Menanggapi itu, Deputi Bidang Koordinasi Kerja Sama Ekonomi Internasional Kementerian Koordinasi Perekonomian, Rizal Affandi Lukman mengatakan pengumuman tersebut tak ada hubungannya dengan GSP. Menurutnya kedua hal itu persoalan yang berbeda.
"Dampaknya adalah bahwa itu tidak ada hubungannya dengan GSP. Dua hal yang terpisah. Saya dapat konfirmasi dari USTR seperti itu. Jadi nggak usah terlalu khawatir dengan berita bahwa itu GSP kita akan stop, nggak," kata Rizal di kantornya, Jakarta Pusat, Senin (24/2/2020).
Rizal menjelaskan, sampai saat ini pembahasan soal GSP masih positif.
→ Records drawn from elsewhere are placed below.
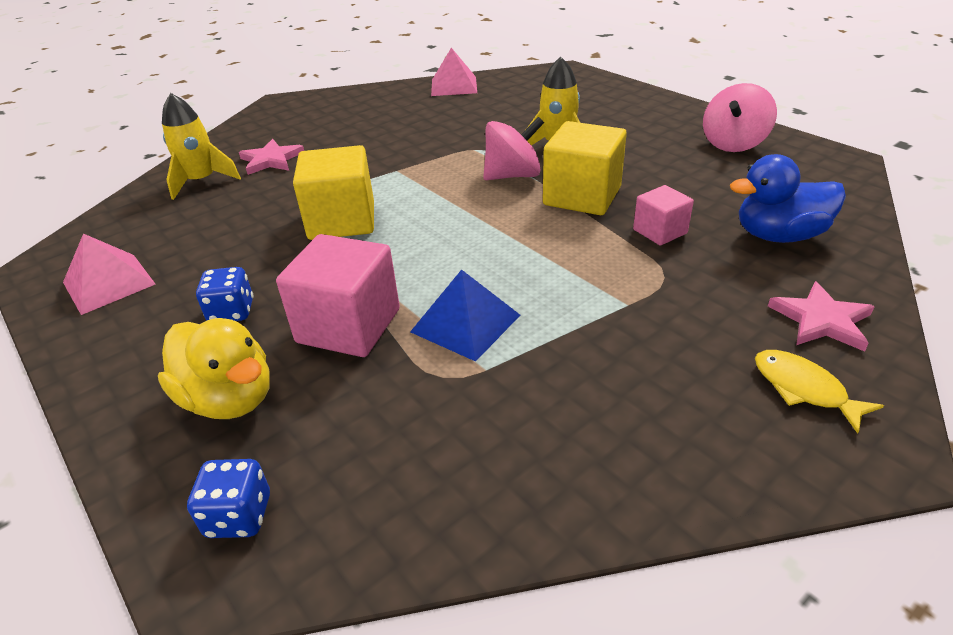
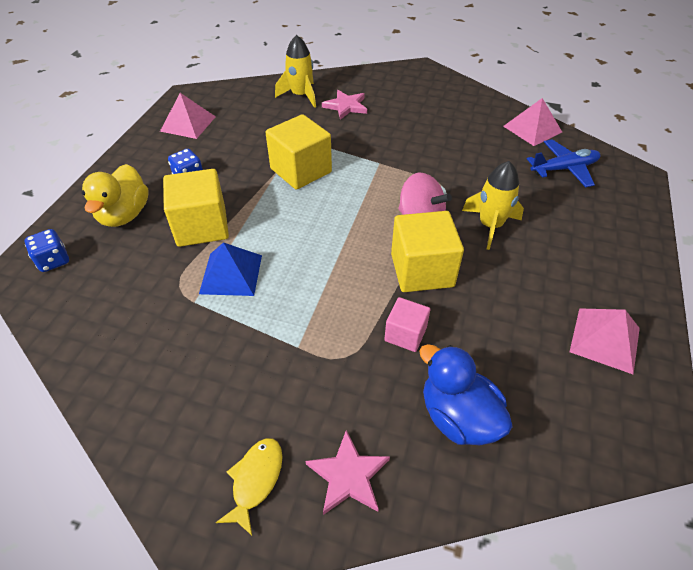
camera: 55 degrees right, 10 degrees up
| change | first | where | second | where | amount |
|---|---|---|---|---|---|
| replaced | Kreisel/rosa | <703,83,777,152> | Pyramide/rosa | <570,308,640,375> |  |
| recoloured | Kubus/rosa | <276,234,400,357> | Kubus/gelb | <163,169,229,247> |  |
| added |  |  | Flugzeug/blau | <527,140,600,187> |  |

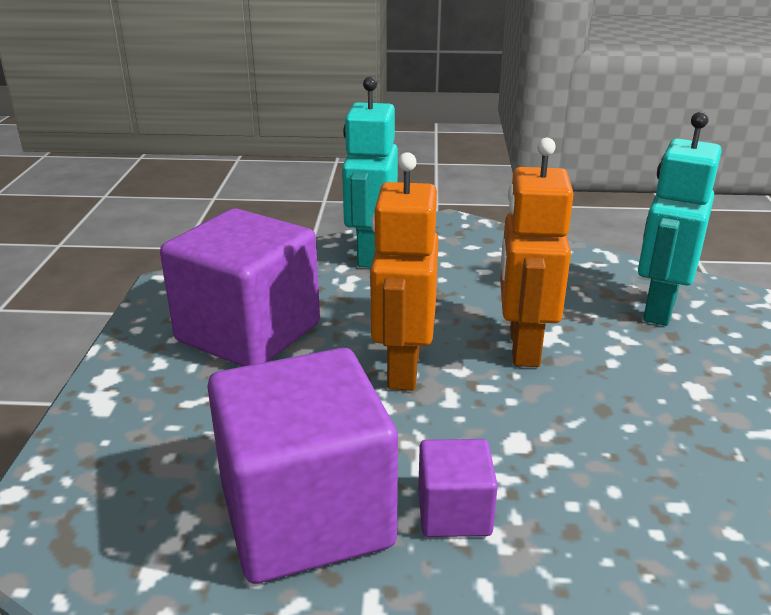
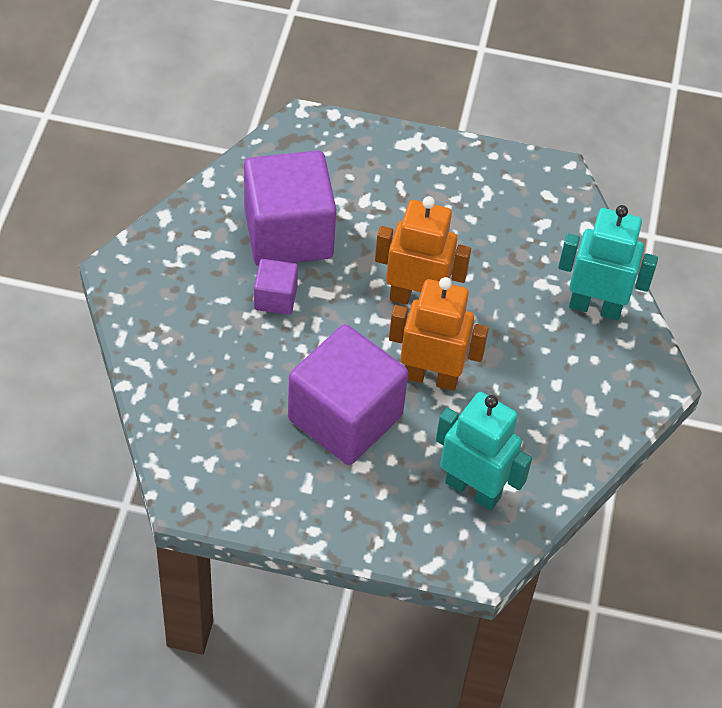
camera: 95 degrees right, 25 degrees up
| change | first | where | second | where | amount |
|---|---|---|---|---|---|
| moved | Kubus/lila | <160,209,320,367> |  | <288,324,408,465> |  |

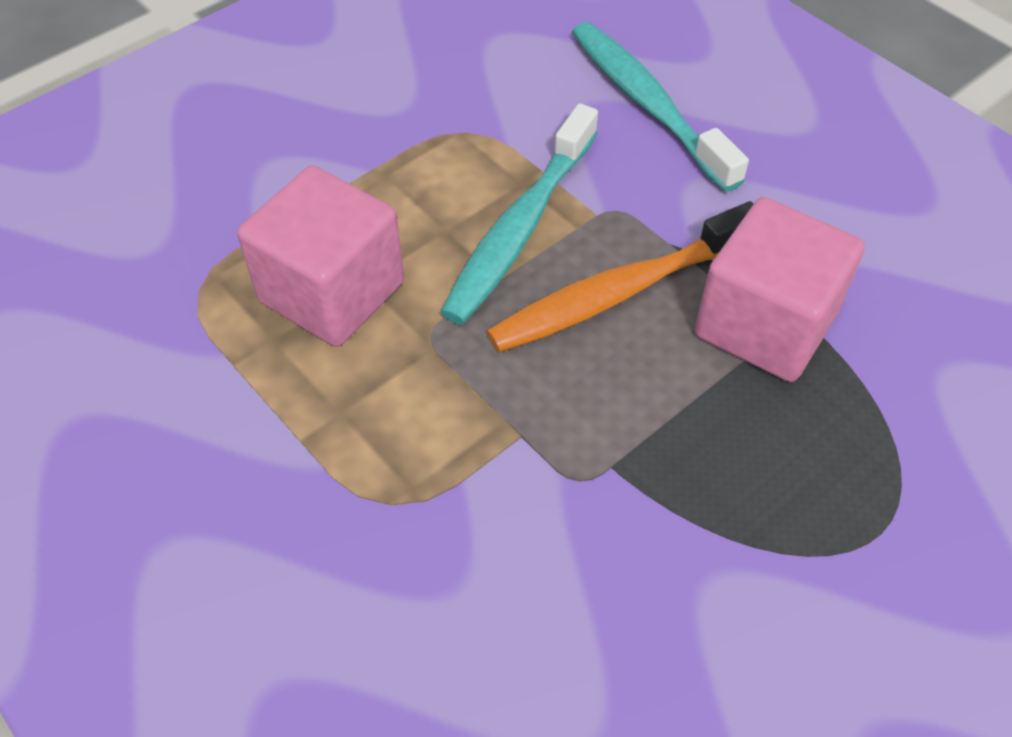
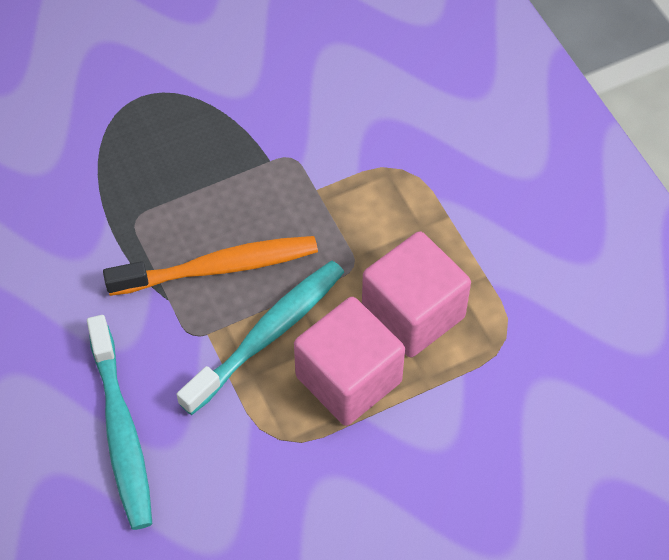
camera: 165 degrees left, 5 degrees up
| change | first | where | second | where | amount |
|---|---|---|---|---|---|
| moved | Kubus/rosa | <694,197,865,382> |  | <294,297,405,426> |  |

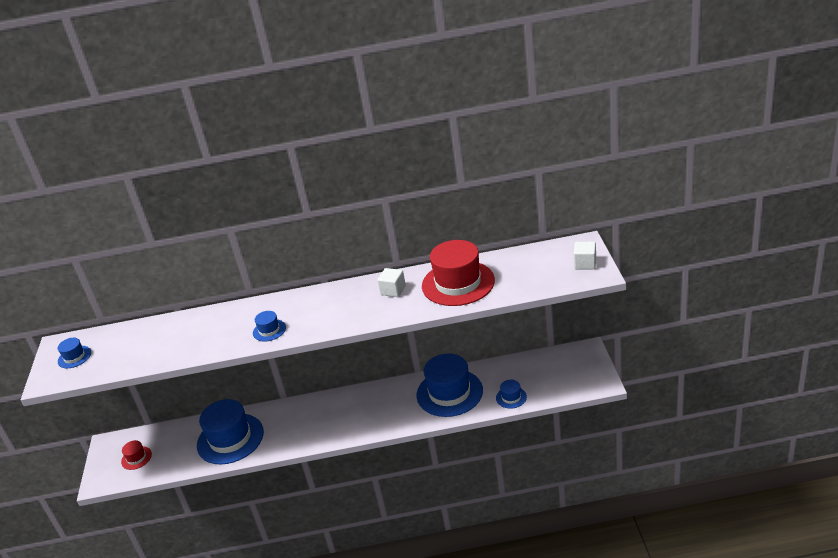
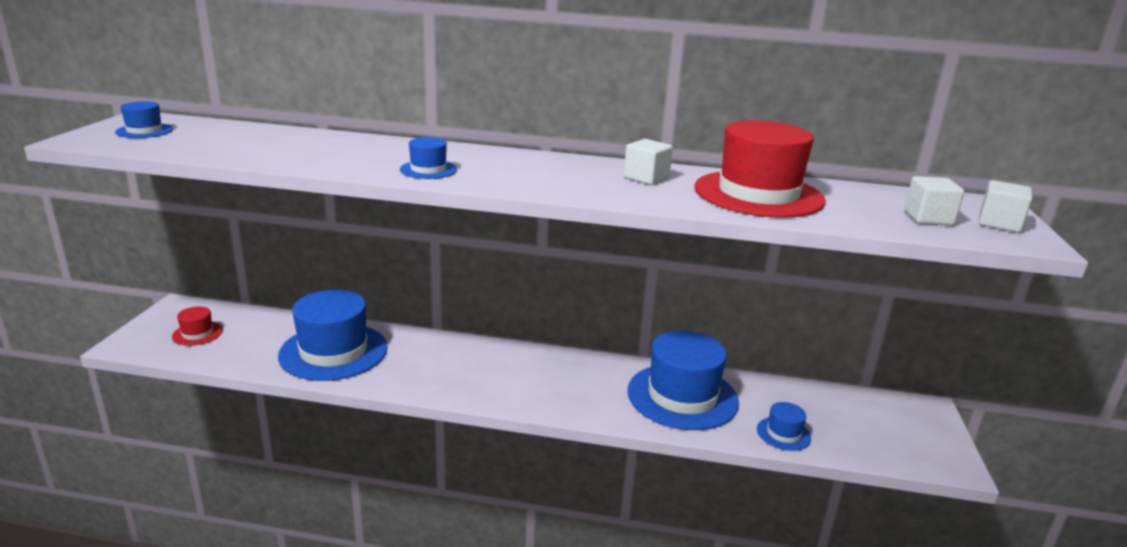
camera: 10 degrees right, 10 degrees down
| change | first | where | second | where | amount |
|---|---|---|---|---|---|
| added |  |  | Kubus/weiß | <904,176,964,225> |  |

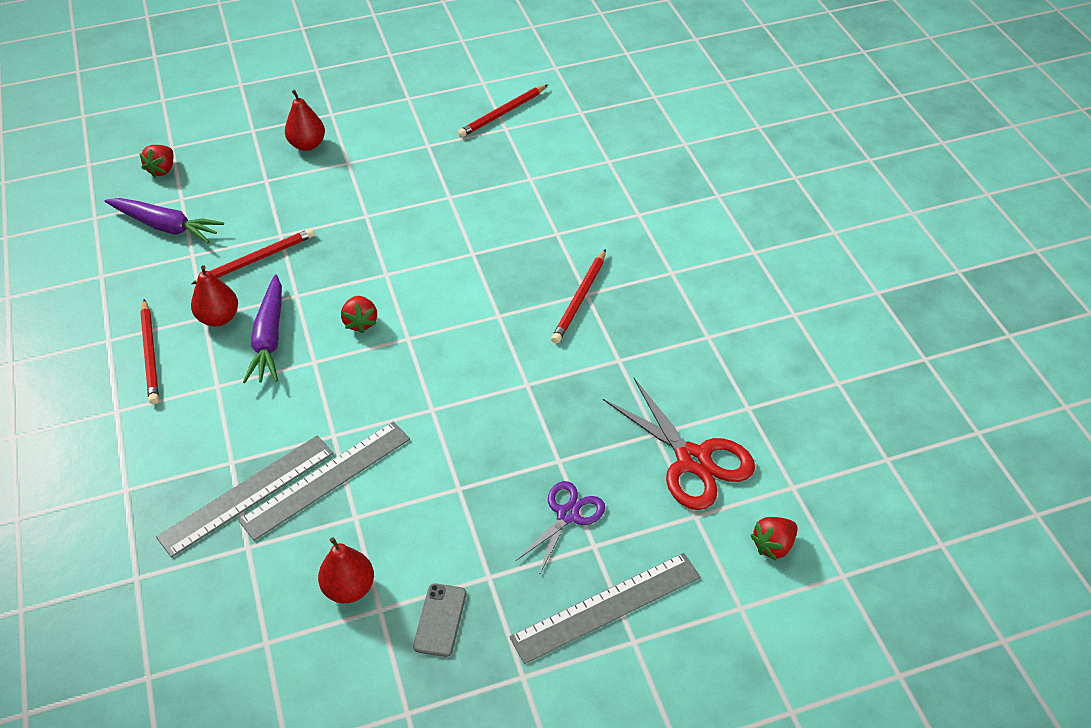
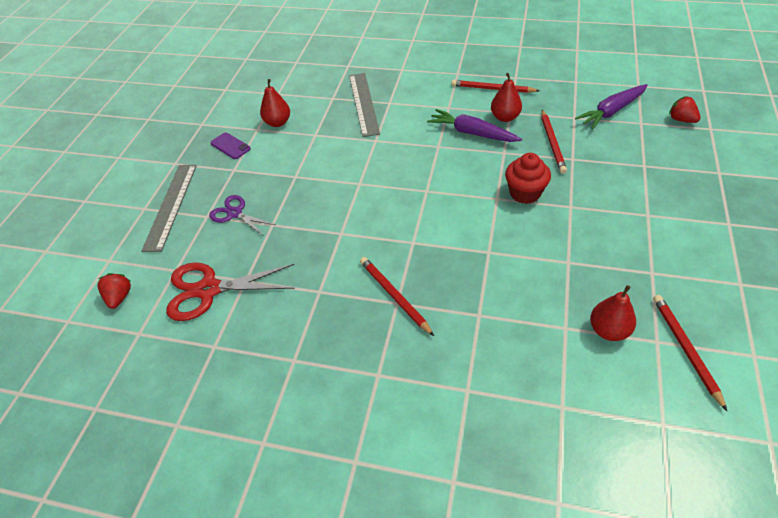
camera: 125 degrees right, 0 degrees up
| change | first | where | second | where | amount |
|---|---|---|---|---|---|
| moved | Birne/rot | <285,90,325,151> |  | <590,285,636,341> |  |
| removed | Erdbeere/rot | <341,296,377,333> |  |  |  |
| removed | Lineal/grau | <238,421,410,541> |  |  |  |
| turned | Schere/lila | <516,481,605,575> |  | <209,195,276,236> | 150 degrees clockwise |
| recoloured | Handy/grau | <413,583,466,657> | Handy/lila | <210,132,251,159> |  |
| added |  |  | Muffin/rot | <505,153,551,204> |  |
Dikatakan Rizal, pihak USTR akan mendatangi Indonesia pada 8 Maret 2020 mendatang untuk membahas soal keberlanjutan GSP.
"Nggak usah cemas kan kita sekarang dengan USTR masih dalam pembahasan untuk finalisasi. Kalau saya lihat dampaknya sejauh ini untuk pembahasan GSP positif. Mudah-mudahan segera akan diumumkan. Nanti tanggal 8 (Maret) akan ada timnya datang," sebutnya.
Meskipun tak ada hubungannya dengan GSP, Rizal mengatakan status Indonesia sebagai negara maju bisa berpengaruh kepada tambahan bea masuk yang dikenakan untuk mengimbangi efek dari subsidi yang diberikan oleh negara untuk eksportir (Countervailing Duties/CVDs).
"Itu yang diumumkan adalah kaitannya dengan Countervailing Duties. Artinya itu kebijakan Amerika apakah akan memberikan Countervailing Duties nggak terhadap beberapa negara, jadi bukan dengan GSP," sebutnya.
Untuk itu, Rizal mengatakan pemerintah akan menerapkan sistem kehati-hatian untuk memberikan subsidi terhadap eksportir maupun pelaku industri.
"Tentu selama ini kita menerapkan kehati-hatian jadi setiap pemberian subsidi akan dikaitkan dengan kemungkinan nanti bisa di challenge. Selama ini kan kita sudah menerapkan kehati-hatian," ucapnya.